TO DO
When you reproduce the data, keep every word exactly as it stands and leave the pictures out.

[[ DATASET SECTION open ]]

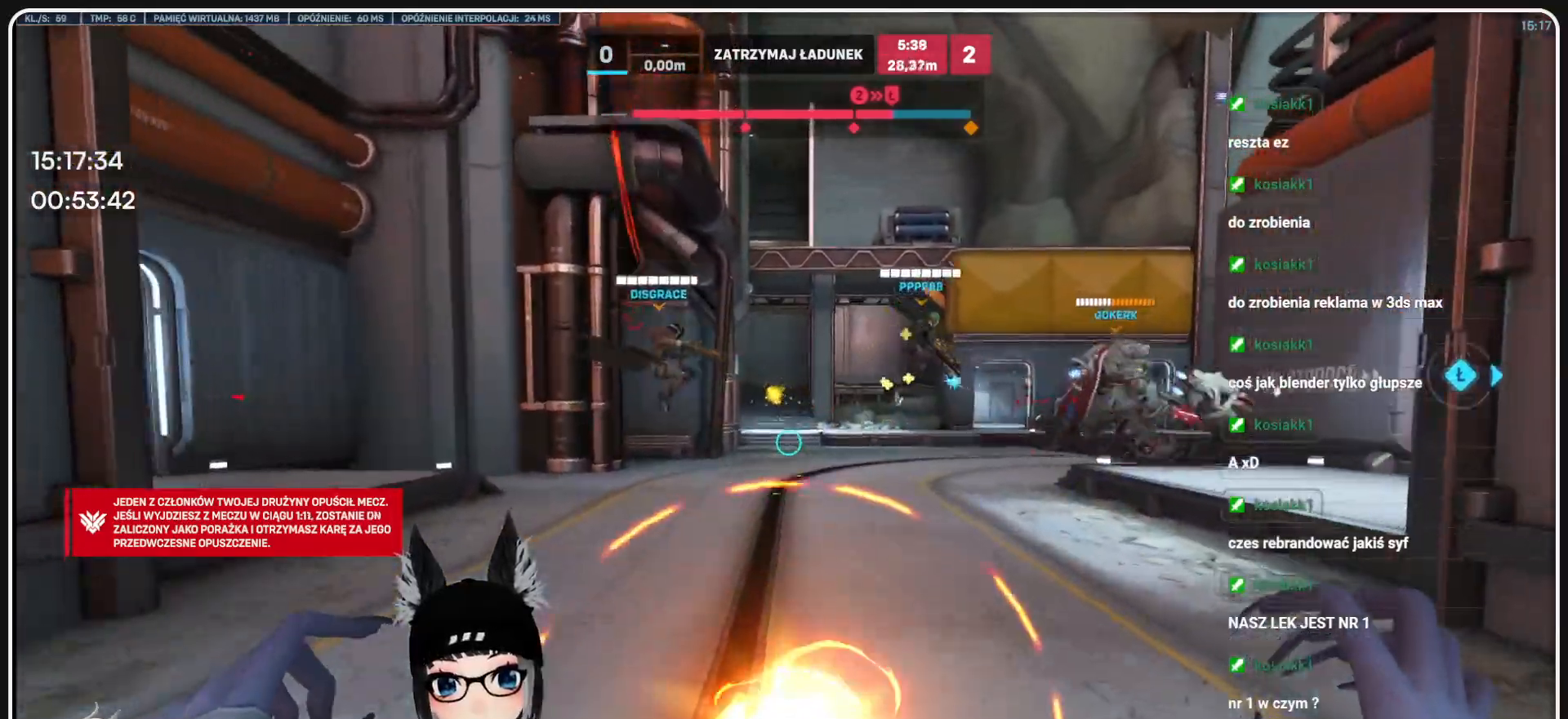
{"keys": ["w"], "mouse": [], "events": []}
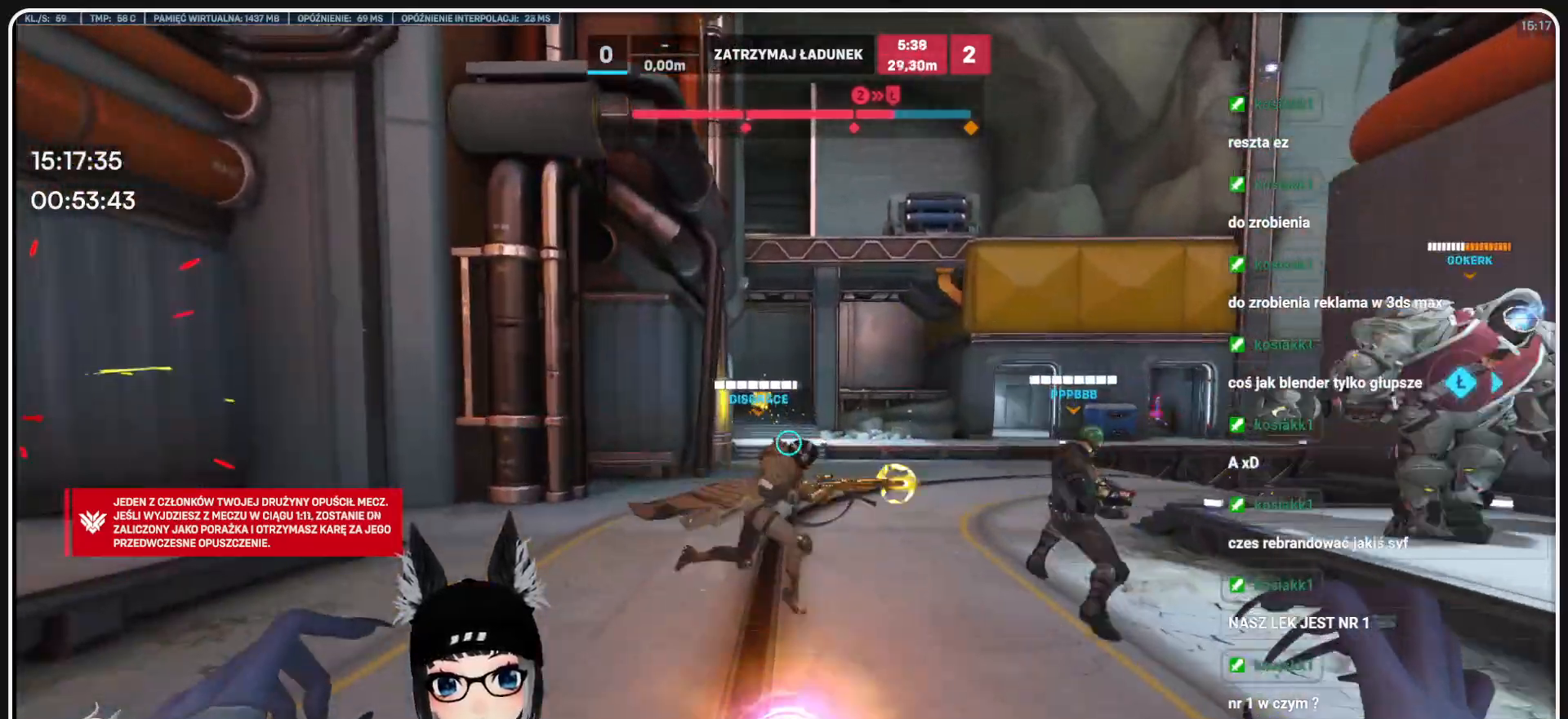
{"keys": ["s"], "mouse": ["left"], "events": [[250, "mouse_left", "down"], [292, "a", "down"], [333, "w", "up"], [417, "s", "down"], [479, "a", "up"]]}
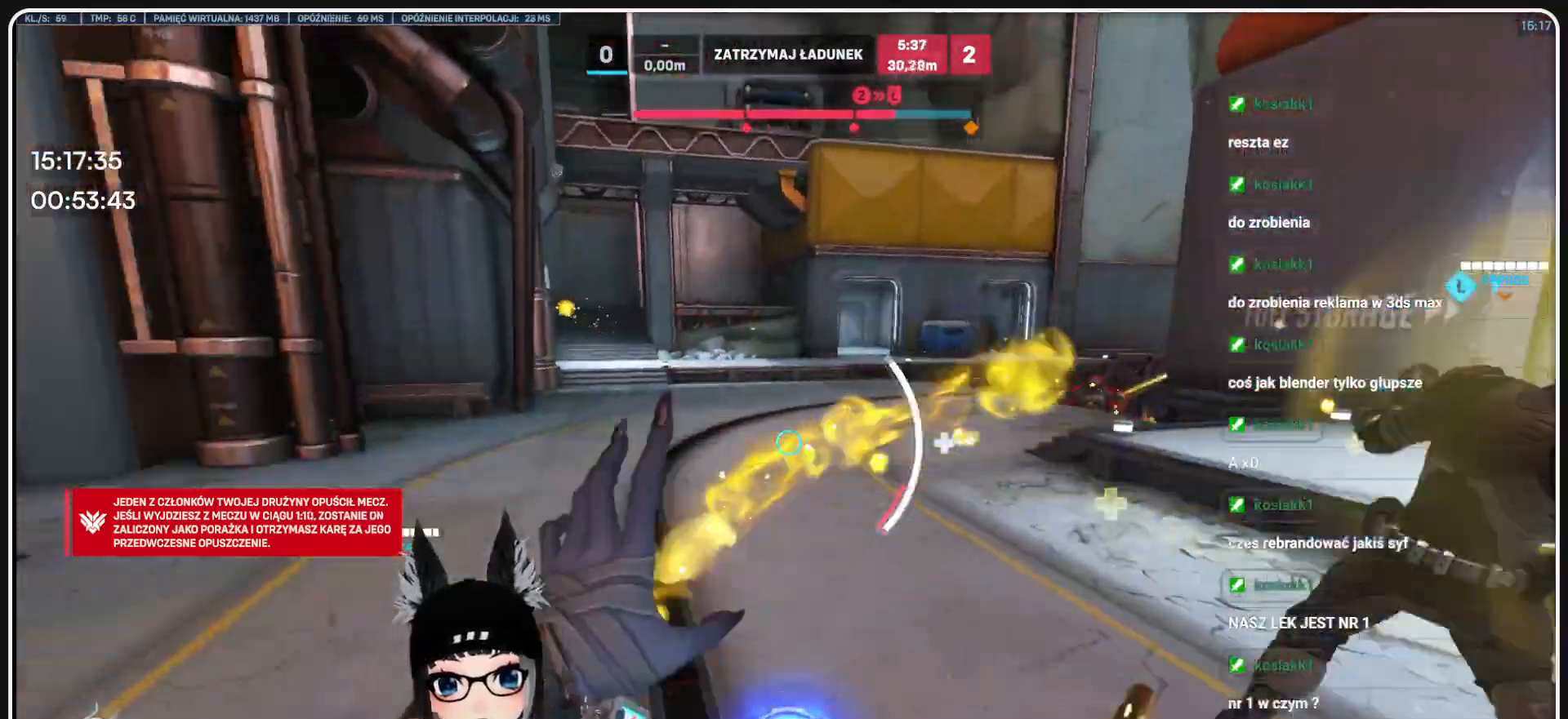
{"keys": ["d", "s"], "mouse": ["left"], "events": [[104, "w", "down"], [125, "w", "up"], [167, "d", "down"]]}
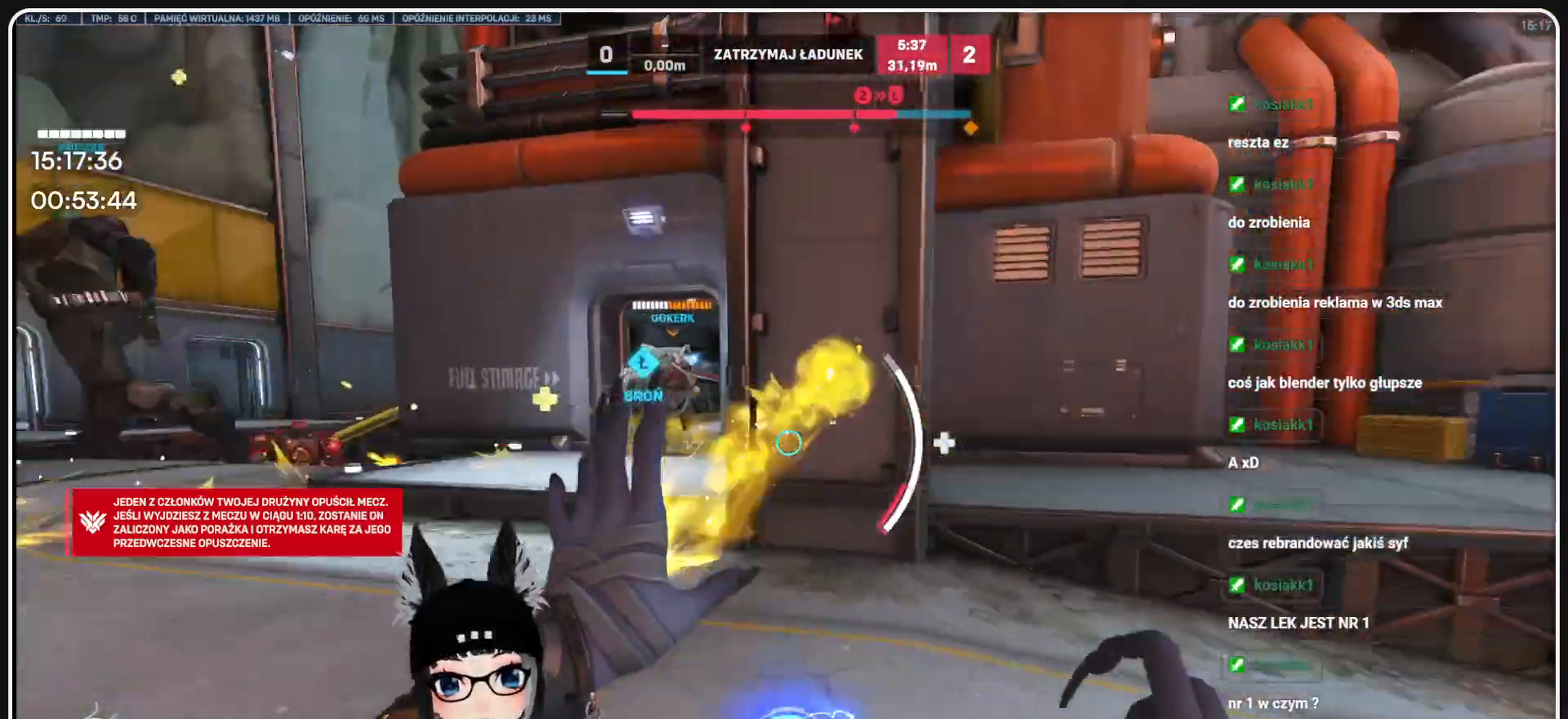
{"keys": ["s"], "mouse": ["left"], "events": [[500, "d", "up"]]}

[[ DATASET SECTION closed ]]

OUTPUT OF THE EXERCISE
{"keys": ["w"], "mouse": [], "events": []}
{"keys": ["s"], "mouse": ["left"], "events": [[250, "mouse_left", "down"], [292, "a", "down"], [333, "w", "up"], [417, "s", "down"], [479, "a", "up"]]}
{"keys": ["d", "s"], "mouse": ["left"], "events": [[104, "w", "down"], [125, "w", "up"], [167, "d", "down"]]}
{"keys": ["s"], "mouse": ["left"], "events": [[500, "d", "up"]]}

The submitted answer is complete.